### Material for the task

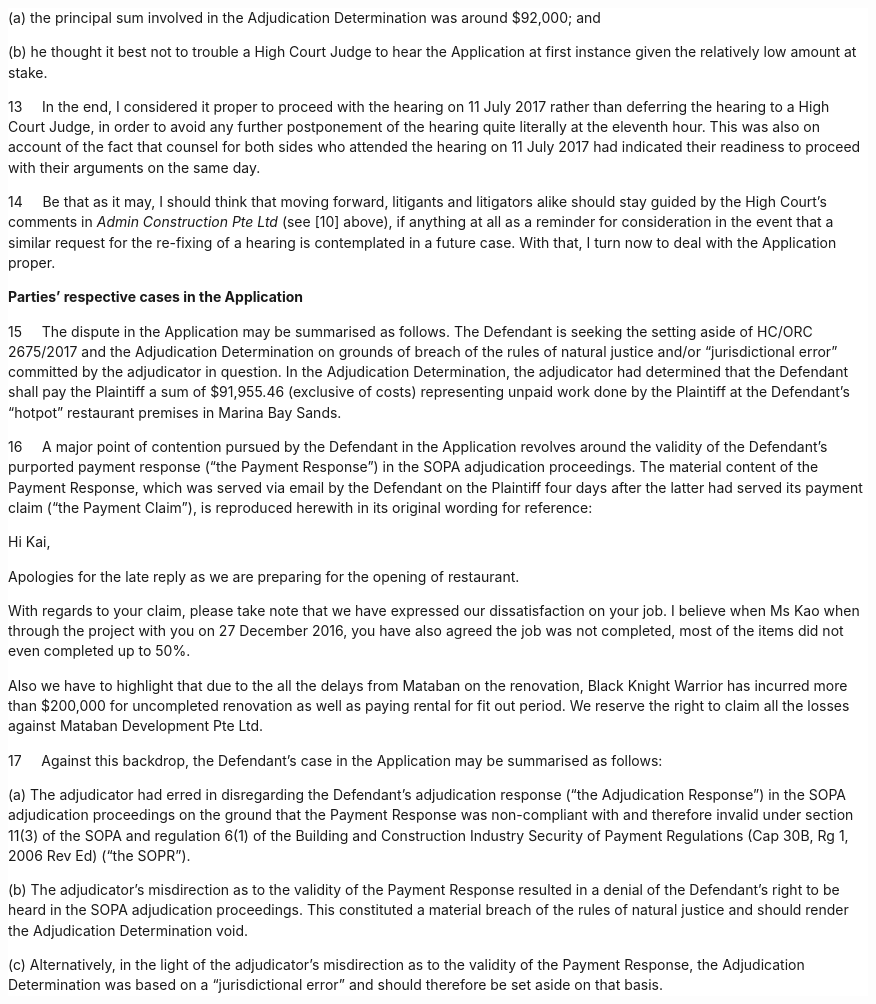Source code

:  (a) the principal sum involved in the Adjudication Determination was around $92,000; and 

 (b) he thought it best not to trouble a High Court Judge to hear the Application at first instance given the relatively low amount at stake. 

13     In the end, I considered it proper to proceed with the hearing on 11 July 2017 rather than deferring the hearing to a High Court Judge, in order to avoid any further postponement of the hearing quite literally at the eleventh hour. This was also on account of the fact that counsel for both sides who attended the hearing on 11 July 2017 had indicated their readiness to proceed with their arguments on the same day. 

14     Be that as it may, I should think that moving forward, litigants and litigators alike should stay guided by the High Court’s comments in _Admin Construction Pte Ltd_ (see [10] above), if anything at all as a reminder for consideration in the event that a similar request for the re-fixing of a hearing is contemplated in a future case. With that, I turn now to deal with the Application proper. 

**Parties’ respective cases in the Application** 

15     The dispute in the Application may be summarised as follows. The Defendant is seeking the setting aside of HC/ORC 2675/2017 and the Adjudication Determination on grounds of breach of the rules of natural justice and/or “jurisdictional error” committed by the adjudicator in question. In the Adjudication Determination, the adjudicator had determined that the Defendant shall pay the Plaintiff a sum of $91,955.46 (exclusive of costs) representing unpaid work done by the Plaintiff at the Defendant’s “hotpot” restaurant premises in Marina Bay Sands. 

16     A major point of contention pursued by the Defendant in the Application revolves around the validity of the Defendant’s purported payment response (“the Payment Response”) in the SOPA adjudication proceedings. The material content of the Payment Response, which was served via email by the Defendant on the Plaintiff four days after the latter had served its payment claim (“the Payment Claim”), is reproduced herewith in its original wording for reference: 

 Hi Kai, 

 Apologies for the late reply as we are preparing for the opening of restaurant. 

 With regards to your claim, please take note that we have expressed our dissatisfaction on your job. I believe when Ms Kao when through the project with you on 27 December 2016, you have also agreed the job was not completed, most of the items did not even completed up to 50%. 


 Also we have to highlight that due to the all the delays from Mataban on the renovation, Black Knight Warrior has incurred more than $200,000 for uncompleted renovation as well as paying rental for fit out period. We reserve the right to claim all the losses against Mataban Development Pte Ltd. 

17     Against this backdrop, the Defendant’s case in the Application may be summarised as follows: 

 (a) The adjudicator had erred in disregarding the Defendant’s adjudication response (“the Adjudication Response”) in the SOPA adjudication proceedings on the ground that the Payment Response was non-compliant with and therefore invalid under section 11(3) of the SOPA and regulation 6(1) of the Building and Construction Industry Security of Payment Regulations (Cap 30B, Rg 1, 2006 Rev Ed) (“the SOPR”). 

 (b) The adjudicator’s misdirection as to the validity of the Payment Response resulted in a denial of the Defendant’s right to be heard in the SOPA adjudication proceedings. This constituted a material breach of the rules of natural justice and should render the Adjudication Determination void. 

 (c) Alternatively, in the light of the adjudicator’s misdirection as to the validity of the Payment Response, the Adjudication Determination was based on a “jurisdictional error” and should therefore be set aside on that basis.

######
### Material for the task

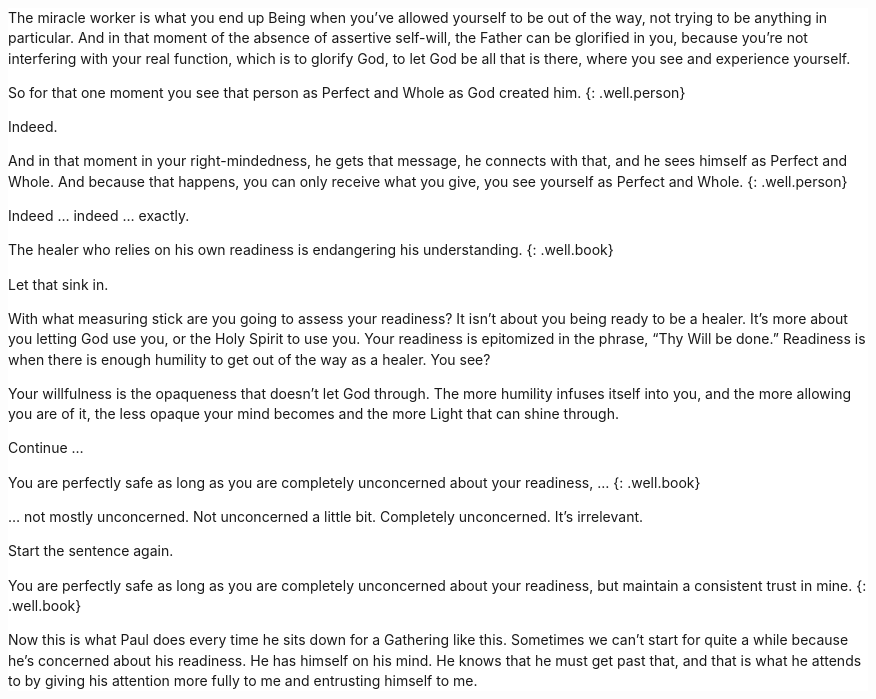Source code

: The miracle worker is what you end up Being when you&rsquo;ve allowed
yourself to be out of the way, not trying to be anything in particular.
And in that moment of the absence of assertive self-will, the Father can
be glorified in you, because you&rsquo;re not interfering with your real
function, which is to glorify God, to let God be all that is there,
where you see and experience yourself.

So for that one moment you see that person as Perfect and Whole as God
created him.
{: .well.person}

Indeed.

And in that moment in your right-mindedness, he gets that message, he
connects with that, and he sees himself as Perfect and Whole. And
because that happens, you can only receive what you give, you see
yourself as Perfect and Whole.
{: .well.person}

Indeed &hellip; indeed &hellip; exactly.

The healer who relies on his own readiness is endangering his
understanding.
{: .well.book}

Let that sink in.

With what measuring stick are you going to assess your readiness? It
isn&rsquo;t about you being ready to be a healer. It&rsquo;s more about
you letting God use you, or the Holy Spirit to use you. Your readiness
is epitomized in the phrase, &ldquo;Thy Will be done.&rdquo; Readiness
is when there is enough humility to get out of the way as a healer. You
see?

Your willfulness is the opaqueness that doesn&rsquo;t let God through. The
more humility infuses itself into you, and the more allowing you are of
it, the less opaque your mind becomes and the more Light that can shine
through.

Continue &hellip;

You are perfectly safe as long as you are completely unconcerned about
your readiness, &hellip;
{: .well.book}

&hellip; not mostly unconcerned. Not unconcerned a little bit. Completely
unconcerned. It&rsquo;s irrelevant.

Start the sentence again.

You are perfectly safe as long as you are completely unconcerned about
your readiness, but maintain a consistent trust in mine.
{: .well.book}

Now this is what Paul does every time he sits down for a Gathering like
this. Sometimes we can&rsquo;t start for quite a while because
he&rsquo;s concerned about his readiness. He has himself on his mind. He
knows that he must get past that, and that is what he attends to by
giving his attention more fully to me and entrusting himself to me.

######

### [Required action]
Take the lines above from the one containing "Indeed &hellip; indeed &hellip; exactly." down to the one containing "With what measuring", and transcribe them exactly, both ends included.

### [Solution to the exercise]
Indeed &hellip; indeed &hellip; exactly.

The healer who relies on his own readiness is endangering his
understanding.
{: .well.book}

Let that sink in.

With what measuring stick are you going to assess your readiness? It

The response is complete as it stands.